I wouldn't call it vaccine tyranny as much as ignoramuses who confuse vaccines for magic amulets that repel viruses from the pores of their skin.
My buddy’s bill, who ended up on a vent, was $392,000.
Keeping the system solvent I see.
Where is the vax mandatory, though?
Sure, some employers have made it mandatory for their employees, but my guess (based on your posting history) would be that you don't mind that. If those employees really don't want to take a vaccine, what's stopping them from getting a different job? One more in line with their personal beliefs. You know, free choice, for both employer & employee.
As for the discriminatory policies towards the reluctant, they obviously make sense from a medical point of view: the virus spreading among the vaccinated leads to a lot less problems than the virus spreading among the unvaccinated.
Plus, it obviously also makes sense for a country to nudge people into getting vaccinated because the math is extremely simple: more people vaccinated = less problems. I think what France decided to do is a bit of an exaggeration, but there's no denying it's efficient.
As a sidenote, not directed at you, I keep being surprised at how many people who can't shut up about "free choice". Only to then bitch about the free choice of others.
In Germany and Austria, they have what they call "
3G". It works in the language as a nice shorthand.
In the US they have no equivalent, so it seems everything is cited and reported as a flattening to "vaccine mandate". That just triggers people with totalitarian nightmares. And it continues to conflate how tests are designed for infection but can be easily substituted by vaccines for transmission -- when they can't.
Just like wearing a shirt is a forced choice if you want to be allowed to enter pretty much any store… just like dress codes are mandatory at multiple jobs… just like to work in construction you must have fall safety certifications. Etc etc etc.
You can find that job B, or be unemployed, or get vaccinated if your workplace required it, which is well within their rights.
It’s amazing the amount of “government shouldn’t be allowed to tell businesses what to do” people who now are demanding the government tell businesses they aren’t allowed to require vaccines or even masks

(on a side note only absolute babies refuse to wear masks.

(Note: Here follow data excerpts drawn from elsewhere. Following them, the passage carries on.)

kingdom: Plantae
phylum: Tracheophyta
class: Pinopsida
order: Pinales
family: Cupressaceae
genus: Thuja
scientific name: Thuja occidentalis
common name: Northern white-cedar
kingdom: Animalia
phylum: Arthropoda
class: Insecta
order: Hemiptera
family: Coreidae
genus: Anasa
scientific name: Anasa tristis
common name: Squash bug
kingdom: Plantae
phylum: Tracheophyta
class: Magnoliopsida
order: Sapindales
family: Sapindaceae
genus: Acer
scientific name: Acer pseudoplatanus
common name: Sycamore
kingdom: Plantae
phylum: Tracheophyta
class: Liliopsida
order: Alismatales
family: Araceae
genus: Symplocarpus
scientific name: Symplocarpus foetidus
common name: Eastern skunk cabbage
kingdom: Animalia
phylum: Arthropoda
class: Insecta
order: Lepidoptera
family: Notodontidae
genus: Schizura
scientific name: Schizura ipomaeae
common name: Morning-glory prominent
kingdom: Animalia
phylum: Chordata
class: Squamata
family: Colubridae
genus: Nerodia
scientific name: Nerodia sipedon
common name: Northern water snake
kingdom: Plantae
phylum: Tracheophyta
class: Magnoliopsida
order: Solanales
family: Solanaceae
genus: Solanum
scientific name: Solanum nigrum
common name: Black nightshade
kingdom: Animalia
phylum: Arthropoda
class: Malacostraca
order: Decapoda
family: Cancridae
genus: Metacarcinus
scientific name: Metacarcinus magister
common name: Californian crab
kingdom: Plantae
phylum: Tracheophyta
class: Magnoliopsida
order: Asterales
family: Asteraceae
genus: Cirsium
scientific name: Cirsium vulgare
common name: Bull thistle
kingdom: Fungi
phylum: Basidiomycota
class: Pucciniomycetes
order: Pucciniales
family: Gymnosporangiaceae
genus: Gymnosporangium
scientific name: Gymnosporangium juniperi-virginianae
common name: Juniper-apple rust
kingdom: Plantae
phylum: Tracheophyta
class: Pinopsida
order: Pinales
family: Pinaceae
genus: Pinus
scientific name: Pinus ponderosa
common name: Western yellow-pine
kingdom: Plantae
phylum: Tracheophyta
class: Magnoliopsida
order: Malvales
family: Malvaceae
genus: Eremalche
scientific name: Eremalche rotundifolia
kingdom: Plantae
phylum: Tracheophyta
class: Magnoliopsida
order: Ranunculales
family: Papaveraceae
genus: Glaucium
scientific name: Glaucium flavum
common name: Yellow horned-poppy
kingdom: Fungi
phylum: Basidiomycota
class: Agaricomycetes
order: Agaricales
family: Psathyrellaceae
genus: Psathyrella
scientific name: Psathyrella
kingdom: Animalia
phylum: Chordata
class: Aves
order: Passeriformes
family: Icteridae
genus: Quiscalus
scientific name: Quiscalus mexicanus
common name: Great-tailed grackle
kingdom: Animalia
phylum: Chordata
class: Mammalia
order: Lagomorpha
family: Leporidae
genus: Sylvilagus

I understand some vaccine reluctance given the newness of it, but refusing to wear a mask lol. Lowest of the low)
If I had an immunocompromised family member or someone particularly at risk, I would absolutely make both vaccination and mask-wearing mandatory at our business here. Don’t like it, go somewhere else.
I just tell people, including Floridians, that freedom means the restaurant worker who just took a dump on the job should be able to user their own personal choice about washing their hands before they make your burrito.
For some reason, anti-maskers are less comfortable with that idea of freedom.